The Boston Globe's Pulitzer Prize-winning legal-affairs correspondent is an energetic reporter and a lucid writer. A graduate of Yale Law School, he possesses an unusual depth in the legal arcana that have come to dominate today's national-security debate. Moreover, his relentless, exquisitely researched new book has won plaudits from both sides of the ideological divide, from Harvard's Laurence Tribe to the estimable George Will.

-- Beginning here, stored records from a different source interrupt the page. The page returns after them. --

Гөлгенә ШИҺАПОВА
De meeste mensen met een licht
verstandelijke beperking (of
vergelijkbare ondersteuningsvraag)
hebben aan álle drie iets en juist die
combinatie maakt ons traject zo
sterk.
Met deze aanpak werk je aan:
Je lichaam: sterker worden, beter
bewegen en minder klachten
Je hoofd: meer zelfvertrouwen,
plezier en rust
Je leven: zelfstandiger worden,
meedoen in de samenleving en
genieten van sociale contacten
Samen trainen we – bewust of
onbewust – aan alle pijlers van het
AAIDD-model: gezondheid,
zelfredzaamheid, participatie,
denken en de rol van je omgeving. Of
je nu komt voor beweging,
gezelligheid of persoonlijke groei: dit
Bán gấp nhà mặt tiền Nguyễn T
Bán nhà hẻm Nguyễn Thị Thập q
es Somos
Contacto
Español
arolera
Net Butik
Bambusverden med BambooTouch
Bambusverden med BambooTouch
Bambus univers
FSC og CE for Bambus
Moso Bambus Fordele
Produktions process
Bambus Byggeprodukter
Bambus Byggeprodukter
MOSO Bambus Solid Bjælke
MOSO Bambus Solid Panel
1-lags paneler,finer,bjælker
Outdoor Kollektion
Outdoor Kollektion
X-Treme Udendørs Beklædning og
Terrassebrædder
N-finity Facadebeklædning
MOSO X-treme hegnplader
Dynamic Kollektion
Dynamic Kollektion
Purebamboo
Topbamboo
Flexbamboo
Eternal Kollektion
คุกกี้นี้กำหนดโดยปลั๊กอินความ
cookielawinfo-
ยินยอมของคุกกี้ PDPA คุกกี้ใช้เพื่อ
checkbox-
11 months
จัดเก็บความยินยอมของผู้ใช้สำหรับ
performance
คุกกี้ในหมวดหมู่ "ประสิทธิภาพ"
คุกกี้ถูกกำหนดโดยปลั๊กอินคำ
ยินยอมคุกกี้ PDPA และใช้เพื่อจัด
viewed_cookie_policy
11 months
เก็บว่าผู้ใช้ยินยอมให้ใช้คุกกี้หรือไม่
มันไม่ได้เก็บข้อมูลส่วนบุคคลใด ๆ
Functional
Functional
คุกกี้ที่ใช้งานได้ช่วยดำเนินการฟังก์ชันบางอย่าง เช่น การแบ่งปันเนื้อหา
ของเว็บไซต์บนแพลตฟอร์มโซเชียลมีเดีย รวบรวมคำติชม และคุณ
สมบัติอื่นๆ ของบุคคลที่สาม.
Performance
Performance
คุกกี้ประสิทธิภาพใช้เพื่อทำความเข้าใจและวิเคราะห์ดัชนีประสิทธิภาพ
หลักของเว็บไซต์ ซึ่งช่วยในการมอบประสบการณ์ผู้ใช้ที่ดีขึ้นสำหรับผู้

Savage, nevertheless, has a serious flaw: He is obsessed with Dick Cheney. The vice president is Darth Vader--the root of all evil, and the cartoonish one-size-fits-all explanation behind every controversy, complexities notwithstanding. For now, this is no problem: Savage's bias is shared by the mainstream media, the academic elite, and the resurgent Left. In the short term, its poisonous effect on this accounting will be blithely overlooked. Over time, however, as the heat of our present dementia gives way to less virulent assessments, it will marginalize this book. And that's too bad--because, whether one agrees with it or not (for what it's worth, I disagree with a lot of it), Savage has a case to make, and he makes much of it with considerable persuasive force.
Though he would no doubt reject the designation, the author is a legislative supremacist. In his view, the Framers were so "bent on ensuring" that the presidency they crafted "would not get out of control and become a king" that they vested Congress not merely with competing powers but with elaborate authority to limit presidential prerogatives by regulation. Savage writes:
The Constitution gave Congress the power to pass laws setting all the "rules and regulations" it deemed "necessary and proper" for the execution of presidential powers. The executive branch, in turn, was charged with obeying these rules. If the president did not like the laws, he could veto them, but Congress could override a veto with a supermajority vote. And the Founders specifically took away from the executive the power to take the country to war--a chief provenance of the British king--leaving presidents the power to repel sudden attacks only without first getting the assent of Congress. (Emphasis added.)
The Framers were also determined, he maintains, to deprive the president of the "prerogative power" enjoyed by the British sovereign to refrain in the public interest from enforcing parliamentary statutes.